Please copy every line with the string "unter" from the entries below.

____________________

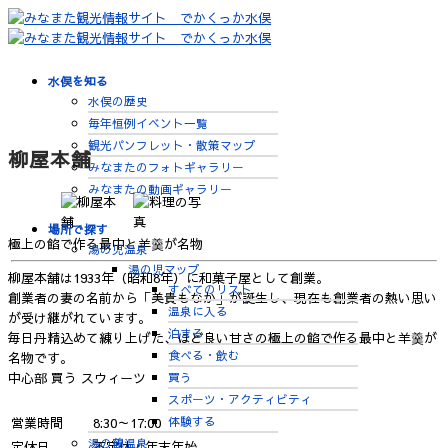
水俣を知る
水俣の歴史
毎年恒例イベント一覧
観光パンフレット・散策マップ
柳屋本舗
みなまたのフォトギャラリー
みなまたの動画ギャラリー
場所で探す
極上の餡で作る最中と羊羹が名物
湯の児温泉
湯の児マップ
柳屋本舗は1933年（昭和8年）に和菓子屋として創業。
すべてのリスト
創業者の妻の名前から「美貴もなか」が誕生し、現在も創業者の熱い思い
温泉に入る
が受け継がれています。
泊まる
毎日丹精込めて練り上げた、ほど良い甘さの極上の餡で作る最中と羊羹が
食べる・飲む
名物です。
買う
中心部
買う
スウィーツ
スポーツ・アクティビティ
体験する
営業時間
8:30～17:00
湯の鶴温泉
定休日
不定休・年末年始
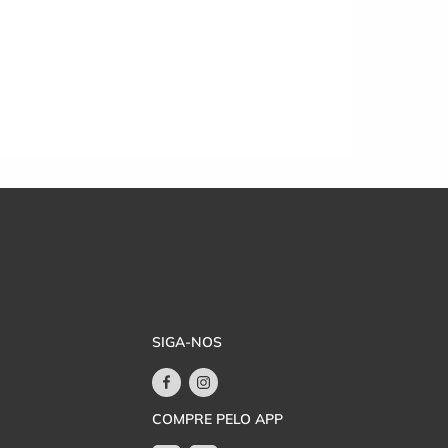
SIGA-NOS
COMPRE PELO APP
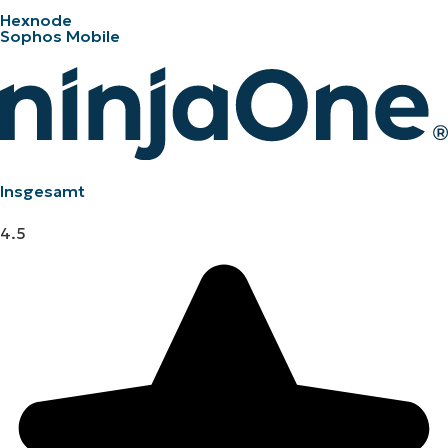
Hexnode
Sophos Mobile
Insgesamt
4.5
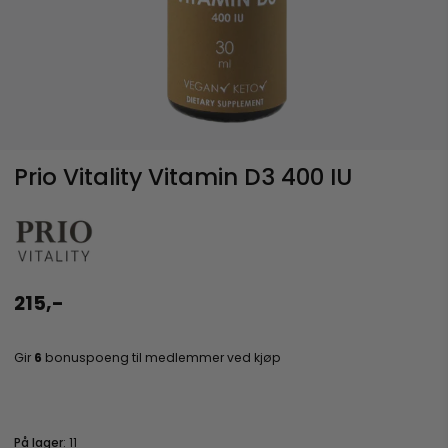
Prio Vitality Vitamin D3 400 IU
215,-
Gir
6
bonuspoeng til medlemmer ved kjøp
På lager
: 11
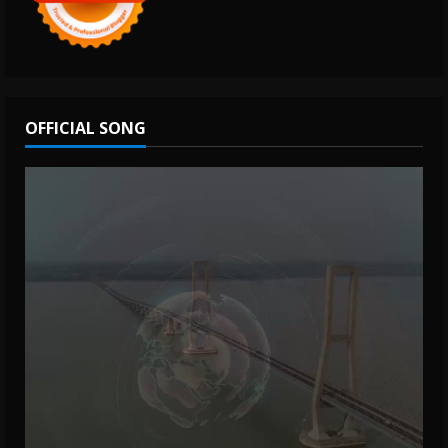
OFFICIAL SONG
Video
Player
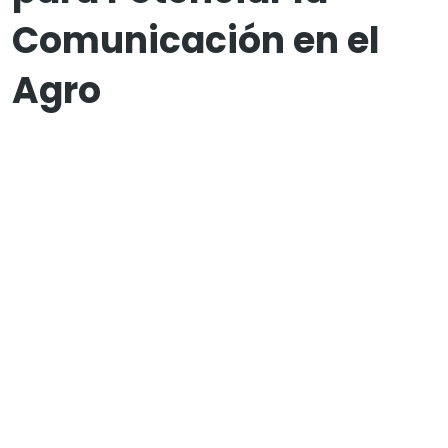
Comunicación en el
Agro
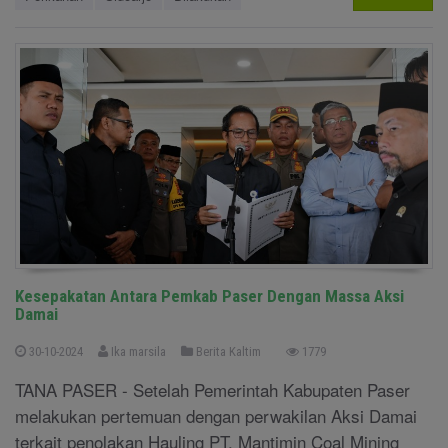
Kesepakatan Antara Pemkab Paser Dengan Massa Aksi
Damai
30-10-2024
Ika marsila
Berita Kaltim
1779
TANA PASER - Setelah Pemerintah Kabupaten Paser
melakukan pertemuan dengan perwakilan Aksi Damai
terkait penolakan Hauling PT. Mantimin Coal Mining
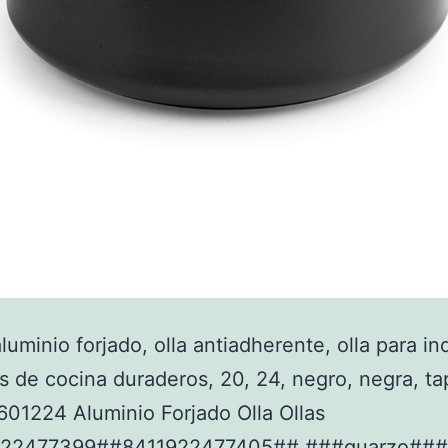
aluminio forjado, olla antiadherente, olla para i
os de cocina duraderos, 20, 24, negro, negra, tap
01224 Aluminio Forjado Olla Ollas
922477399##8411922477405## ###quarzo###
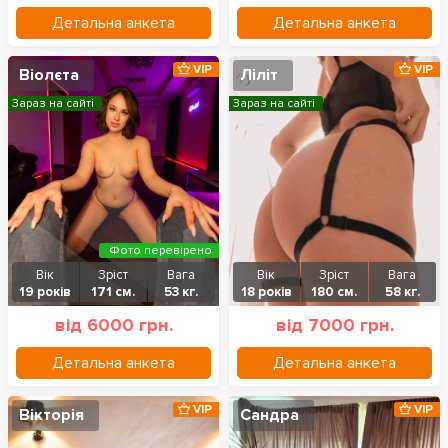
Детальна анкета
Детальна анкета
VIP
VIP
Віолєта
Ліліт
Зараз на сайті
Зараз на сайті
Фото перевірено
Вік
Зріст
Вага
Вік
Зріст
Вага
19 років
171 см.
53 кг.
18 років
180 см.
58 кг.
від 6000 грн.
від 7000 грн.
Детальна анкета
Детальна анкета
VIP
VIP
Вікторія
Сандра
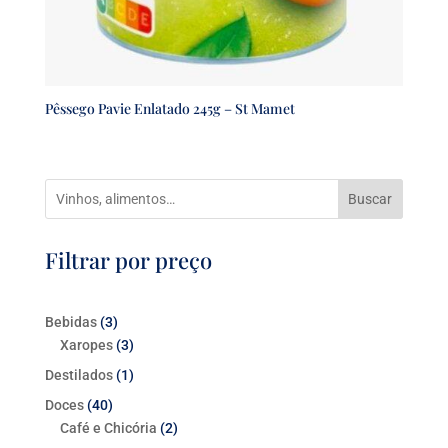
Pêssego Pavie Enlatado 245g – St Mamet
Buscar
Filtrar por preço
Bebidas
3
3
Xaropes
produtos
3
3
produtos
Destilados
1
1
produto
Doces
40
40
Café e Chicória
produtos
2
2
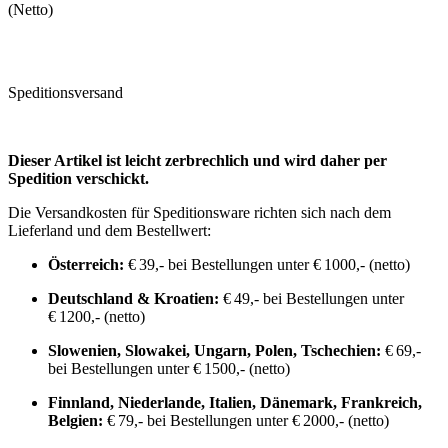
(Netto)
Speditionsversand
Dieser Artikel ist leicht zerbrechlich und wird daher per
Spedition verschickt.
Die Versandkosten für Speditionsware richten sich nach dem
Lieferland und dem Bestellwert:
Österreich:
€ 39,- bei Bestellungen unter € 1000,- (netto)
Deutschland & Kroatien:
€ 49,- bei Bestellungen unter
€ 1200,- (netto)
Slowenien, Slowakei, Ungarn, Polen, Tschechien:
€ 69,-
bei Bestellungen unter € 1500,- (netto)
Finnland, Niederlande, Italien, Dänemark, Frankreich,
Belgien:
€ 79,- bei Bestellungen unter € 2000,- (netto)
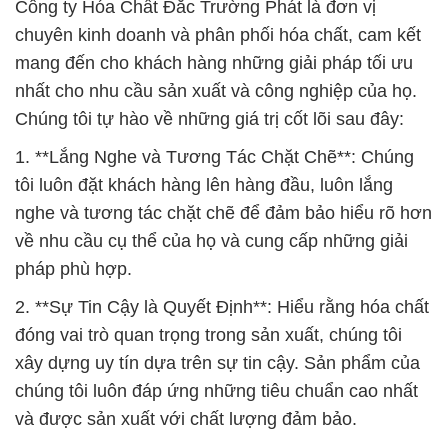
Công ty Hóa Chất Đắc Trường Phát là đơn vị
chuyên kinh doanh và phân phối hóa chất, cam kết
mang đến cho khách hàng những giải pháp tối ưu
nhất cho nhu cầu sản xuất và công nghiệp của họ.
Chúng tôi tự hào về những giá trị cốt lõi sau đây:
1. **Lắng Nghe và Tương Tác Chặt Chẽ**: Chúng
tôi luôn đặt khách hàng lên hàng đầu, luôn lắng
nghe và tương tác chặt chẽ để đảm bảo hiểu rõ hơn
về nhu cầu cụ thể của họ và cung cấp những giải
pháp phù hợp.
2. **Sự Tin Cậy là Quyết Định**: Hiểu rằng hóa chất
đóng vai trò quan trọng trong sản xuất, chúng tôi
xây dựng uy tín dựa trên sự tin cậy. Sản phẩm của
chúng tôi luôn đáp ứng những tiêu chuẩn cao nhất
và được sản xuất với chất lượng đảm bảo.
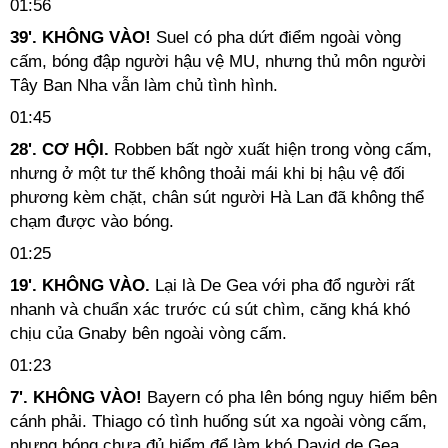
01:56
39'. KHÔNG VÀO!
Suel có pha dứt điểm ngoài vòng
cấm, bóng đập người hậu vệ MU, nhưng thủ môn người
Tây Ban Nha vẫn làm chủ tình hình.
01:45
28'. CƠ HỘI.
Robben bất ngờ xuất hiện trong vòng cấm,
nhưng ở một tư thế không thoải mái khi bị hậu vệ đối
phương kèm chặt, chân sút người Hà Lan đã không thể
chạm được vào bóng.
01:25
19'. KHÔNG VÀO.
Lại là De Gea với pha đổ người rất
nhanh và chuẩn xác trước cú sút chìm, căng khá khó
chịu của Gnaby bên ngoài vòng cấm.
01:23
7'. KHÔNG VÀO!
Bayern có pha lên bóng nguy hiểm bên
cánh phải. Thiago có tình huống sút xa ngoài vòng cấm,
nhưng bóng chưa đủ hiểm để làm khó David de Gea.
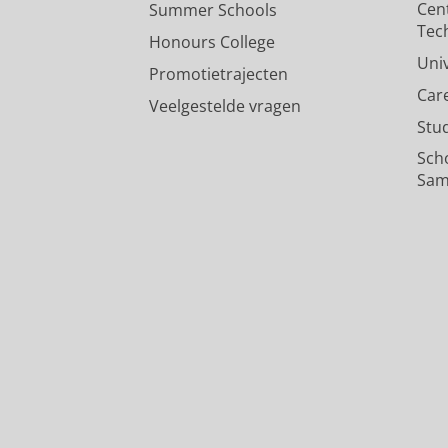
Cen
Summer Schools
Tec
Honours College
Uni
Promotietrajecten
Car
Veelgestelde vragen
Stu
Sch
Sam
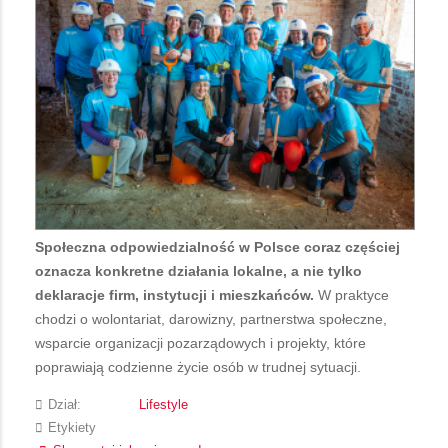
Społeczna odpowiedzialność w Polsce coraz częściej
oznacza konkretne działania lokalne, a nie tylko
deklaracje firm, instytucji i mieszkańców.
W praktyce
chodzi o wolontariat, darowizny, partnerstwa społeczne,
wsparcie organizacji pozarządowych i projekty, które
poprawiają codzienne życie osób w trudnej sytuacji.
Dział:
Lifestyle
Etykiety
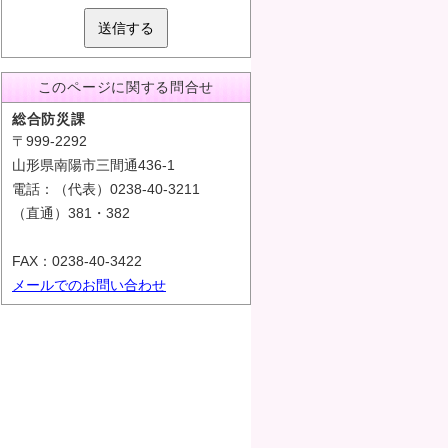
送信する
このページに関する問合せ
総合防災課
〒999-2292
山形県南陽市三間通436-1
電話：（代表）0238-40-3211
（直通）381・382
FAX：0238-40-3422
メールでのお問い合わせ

____________________

RESPONSE:
€ 39,- bei Bestellungen unter € 1000,- (netto)
€ 49,- bei Bestellungen unter
bei Bestellungen unter € 1500,- (netto)
€ 79,- bei Bestellungen unter € 2000,- (netto)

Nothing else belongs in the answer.